River in northern Tasmania, Australia

The North Esk River is a major perennial river located in the northern region of Tasmania, Australia.

==Location and features==
It is one of the tributaries of the Tamar River together with the South Esk River. It starts in the Northallerton Valley below Ben Nevis in the states North East, joining with the St Patricks River before flowing through Launceston. Launceston's Old Seaport tourist feature is located on the North Esk River. The river becomes tidal downstream of Hoblers Bridge to where it meets the Tamar. It is sometimes subject to flooding, especially in East Launceston suburbs.

The largest tributary of the North Esk is the St Patricks River, with others including the Ford River which flows down from the ski-fields of mount Ben Lomond, and down stream of the Corra Linn Gorge, the Roses Rivulet and Distillery Creek.

==History==

===Indigenous history===
The North Esk River forms part of the traditional lands of the Tasmanian Aborigines. The upper reaches of the river, and its watershed, is country belonging to the Ben Lomond Nation and the lower reaches, near Launceston is the country of the Leterremairrener clan of the North Midlands Nation. The Tasmanian Aboriginal names for the North Esk River are lakekeller (with the suffix kila meaning deep) and mangana, which simply means river. An unnamed Colonial explorer in 1831 described the land up the North Esk River as open country but surrounded by densely wooded hills. The open country had been used by colonials early in Launceston's history as a source of kangaroo meat for the nascent colony and was known as 'Bullock's Hunting Ground'. It is likely that this country had been kept open by Aboriginal firestick farming techniques prior to settlement and was the traditional hunting ground of either the Letterremairrener or a clan of the Ben Lomond Nation.

Paterson's Plains, in what is now St Leonards to Relbia, was described as a meeting place of Indigenous people but whether this was because traditional country in Launceston was occupied is not known.

===European history===
The North Esk river area has a forgotten history inside Launceston's cultural memory. The East and West banks were once swarming with Bushrangers and Aboriginal tribes which would continuously attack the settlers of this area.
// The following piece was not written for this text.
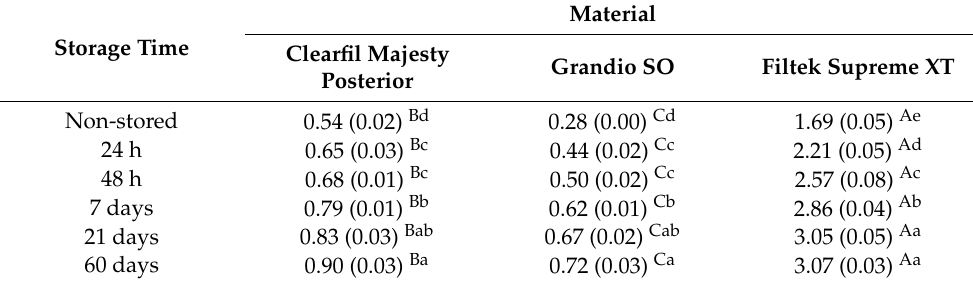
Table 2. Means (standard deviation) of water content measured in wt% according to material and storage time ( n = 5).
During the Black War, Aboriginal clansmen harassed settlers on the east banks of the Tamar and North Esk rivers, where farms adjoined the forested valley heights, stealing food, goods and killing up to 20 people in this vicinity.
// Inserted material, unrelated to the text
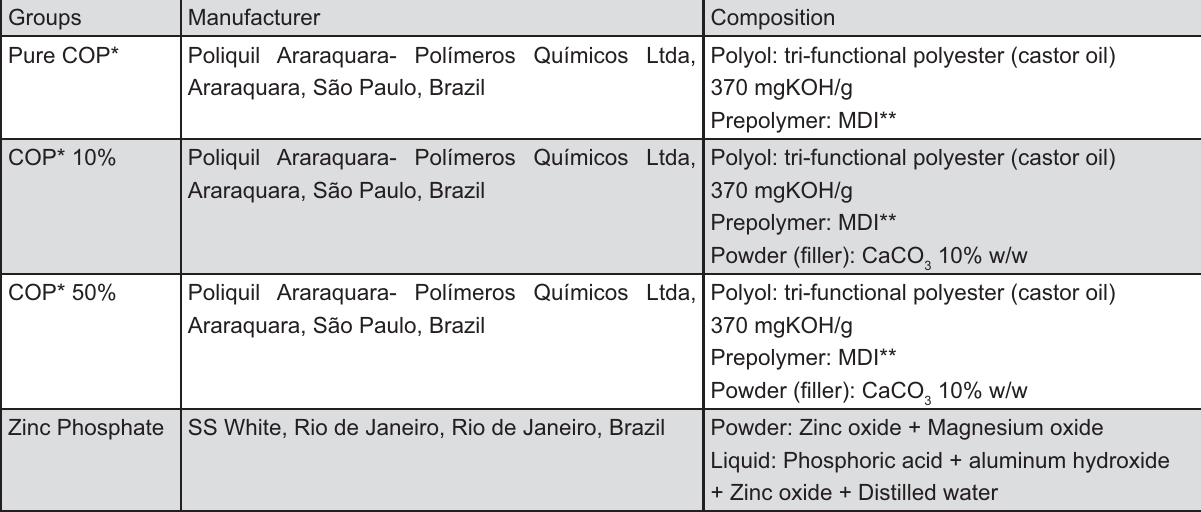
Figure 1- Experimental groups, manufacturers and compositions of materials used in this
Further up the river, just beyond the first substantial bend known to some then as 'Vermont' bend, there used to be a Punt which was active before Hobler's Bridge was built at what is now St. Leonards in 1829 by George Hobler of 'Killafaddy' (1823). The area of North Esk was once an Electoral district. Many notable Tasmanian gentlemen farmers have lived on the North Esk throughout time. Some properties of historical interest still stand on the banks of the river such as 'Braemar' (1821) and 'Vermont' (1819) just outside Launceston. Convicts were used up until the early 1850s to drain the river flats after it was cultivated so it would not deteriorate back into a swamp after flooding. The river was also the main port facility for Launceston until the construction of the Charles Street Bridge.

On the south bank between the Seaport and Victoria Bridge (southern end of Invermay Road) were numerous wharves dating right back to settlement. These wharves were used by the flour mills, breweries, woolsheds and the Mt Mischoff Tin Smelters. Opposite, on the north bank, were more wharves accessible via Lindsay Street that used to support a rail mounted Gantry crane which was used to directly load and unload railcars. Upstream were yet more smaller wharves with one of the furthest upstream being the Dynamite Wharf for the magazine reserve and shooting range. Located on Launceston's Glebe Flats, these isolated buildings include an explosives bunker (1850s/1890s) detonator sheds (1850s), a powder magazine and 2 identical ordnance sheds (1914). These buildings are located as a compound and served the military right through to the Second World War. The site is now located on agricultural land and belongs to 49 Boland Street. All the buildings are heritage listed but are yet to be used for any tourist ventures.